Eighteen years ago the City of Bettendorf appointed Steve Van Dyke to serve as Director of Community and Economic Development. This past October Steve notified city officials of his intention to retire by year end, bringing to conclusion a career marked by numerous and significant economic development and redevelopment projects in the community.
Steve grew up in Davenport, graduated from the University of Iowa and initially managed a retail store in Cedar Falls. He, then, began a 38 year career in city government. Over that time he worked for six cities, which included employment as city administrator of both Hudson, Iowa and Fulton, Illinois. He came to Bettendorf, after serving as director of economic development for East Moline, Illinois.
The trajectory for Van Dyke’s tenure was set in 1997, when the city created a plan to identify and redevelop nine areas or corridors of opportunity. Those nine corridors included, the Golden Triangle, Utica Ridge Road, 53rd Avenue, Cumberland Square, downtown Bettendorf, Middle Road and Interstate 80, Duck Creek Plaza, the Old Bettendorf Industrial site and the Riverside Development Park.

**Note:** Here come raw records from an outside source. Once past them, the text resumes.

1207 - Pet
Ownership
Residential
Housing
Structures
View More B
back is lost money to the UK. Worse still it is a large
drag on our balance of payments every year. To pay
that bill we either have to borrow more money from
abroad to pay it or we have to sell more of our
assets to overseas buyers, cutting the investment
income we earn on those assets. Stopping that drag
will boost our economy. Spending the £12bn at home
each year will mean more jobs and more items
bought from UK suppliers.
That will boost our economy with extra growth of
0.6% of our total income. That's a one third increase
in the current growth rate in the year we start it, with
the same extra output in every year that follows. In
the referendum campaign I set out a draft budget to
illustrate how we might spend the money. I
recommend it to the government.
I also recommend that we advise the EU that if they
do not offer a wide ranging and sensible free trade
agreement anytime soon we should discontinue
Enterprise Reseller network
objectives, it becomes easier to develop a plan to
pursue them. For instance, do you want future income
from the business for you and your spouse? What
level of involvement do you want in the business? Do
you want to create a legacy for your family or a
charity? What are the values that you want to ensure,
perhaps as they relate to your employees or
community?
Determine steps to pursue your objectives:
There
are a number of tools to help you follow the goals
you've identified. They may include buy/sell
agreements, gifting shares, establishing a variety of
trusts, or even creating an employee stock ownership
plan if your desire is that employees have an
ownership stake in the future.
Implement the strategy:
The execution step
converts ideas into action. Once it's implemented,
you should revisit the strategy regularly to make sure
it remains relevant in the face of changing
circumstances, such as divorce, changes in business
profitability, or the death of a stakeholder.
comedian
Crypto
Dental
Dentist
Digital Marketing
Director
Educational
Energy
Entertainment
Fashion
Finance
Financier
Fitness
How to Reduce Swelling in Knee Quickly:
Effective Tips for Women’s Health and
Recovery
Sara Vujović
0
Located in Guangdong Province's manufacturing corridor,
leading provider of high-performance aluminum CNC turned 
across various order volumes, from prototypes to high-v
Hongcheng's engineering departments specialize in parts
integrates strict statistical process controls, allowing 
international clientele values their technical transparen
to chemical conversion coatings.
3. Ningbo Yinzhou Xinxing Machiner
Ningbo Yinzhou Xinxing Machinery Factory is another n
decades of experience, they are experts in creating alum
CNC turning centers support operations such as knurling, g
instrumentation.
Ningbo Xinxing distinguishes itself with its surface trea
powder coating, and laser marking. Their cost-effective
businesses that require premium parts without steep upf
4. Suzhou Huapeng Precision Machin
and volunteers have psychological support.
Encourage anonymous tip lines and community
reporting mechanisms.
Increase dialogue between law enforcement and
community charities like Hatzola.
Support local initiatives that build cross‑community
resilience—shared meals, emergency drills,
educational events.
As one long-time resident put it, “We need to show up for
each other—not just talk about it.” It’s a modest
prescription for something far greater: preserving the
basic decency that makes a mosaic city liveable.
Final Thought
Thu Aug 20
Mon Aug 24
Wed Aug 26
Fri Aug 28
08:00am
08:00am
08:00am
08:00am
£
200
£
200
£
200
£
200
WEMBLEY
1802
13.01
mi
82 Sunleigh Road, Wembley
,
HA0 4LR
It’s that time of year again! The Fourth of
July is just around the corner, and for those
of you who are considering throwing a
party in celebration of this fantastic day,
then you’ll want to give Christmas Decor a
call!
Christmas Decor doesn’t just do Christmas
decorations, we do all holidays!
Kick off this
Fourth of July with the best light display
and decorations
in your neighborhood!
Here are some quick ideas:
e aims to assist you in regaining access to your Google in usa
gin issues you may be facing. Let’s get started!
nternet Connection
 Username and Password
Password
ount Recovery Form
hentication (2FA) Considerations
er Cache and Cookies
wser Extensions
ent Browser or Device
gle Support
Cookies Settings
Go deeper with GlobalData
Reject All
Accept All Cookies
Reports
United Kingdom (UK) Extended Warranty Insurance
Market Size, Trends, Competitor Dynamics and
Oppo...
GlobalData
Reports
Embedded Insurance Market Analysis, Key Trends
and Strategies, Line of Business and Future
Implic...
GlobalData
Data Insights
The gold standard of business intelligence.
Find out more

The 1997 plan continues to guide local community redevelopment efforts. With the construction of the Hilton Inn on Middle Road nearing completion, the Duck Creek corridors will largely be finished, leaving only the Middle Road and Interstate 80 and the downtown corridors requiring significant attention.
Van Dyke regrets he will be unable to finish all the work needing to be done in the nine corridors. He points out, however, that the development of Middle Road and Interstate 80 and the downtown corridors may require ten, twenty or even thirty years for completion. And once the needs of those areas have been addressed, another cycle of redevelopment will necessarily begin. Community revitalization efforts will be ongoing and require a long-term commitment from the person who oversees the projects.
Steve notes with pride many major accomplishments achieved during his Bettendorf tenure. He points out, for example, that assessed property tax value have risen more than 125% over the last eighteen years. Additionally, the redevelopment of Duck Creek Plaza has been hugely successful.
Van Dyke argues successful economic development efforts are inevitably the product of a team effort. The Bettendorf teams has included city officials, community leaders and business owners. He particularly enjoyed working with city staff members. He says, “This has been the greatest job on earth. The most fun has been with Decker Ploehn, Greg Jager and Carol Barnes, when we brain stormed new projects. Everyone had an individual role and divergent views, but this only enhanced the creative process.”
A replacement for Van Dyke, as director of economic development, has not yet been identified, according to Decker Ploehn, city administrator. He believes finding a new person for the job might require three to six months. Ploehn adds a successful applicant ought to have certain basic qualities. That person must be a team player, an original thinker, and a self-starter. Additionally, the individual needs to execute projects through city processes, work with other units of government, create financials models of projects and be a great presenter. Or, as Ploehn comments, “He or she will have to sing the Battle Hymn of the Republic and Dixie at the same time.”
Van Dyke has no intention to leave the community upon retirement, but hopes to focus on personal projects. He says he will miss “the thrill of the deal.” He enjoyed putting projects together and seeing them through to completion, but adds, “The time has come for a new person to take up the challenge.”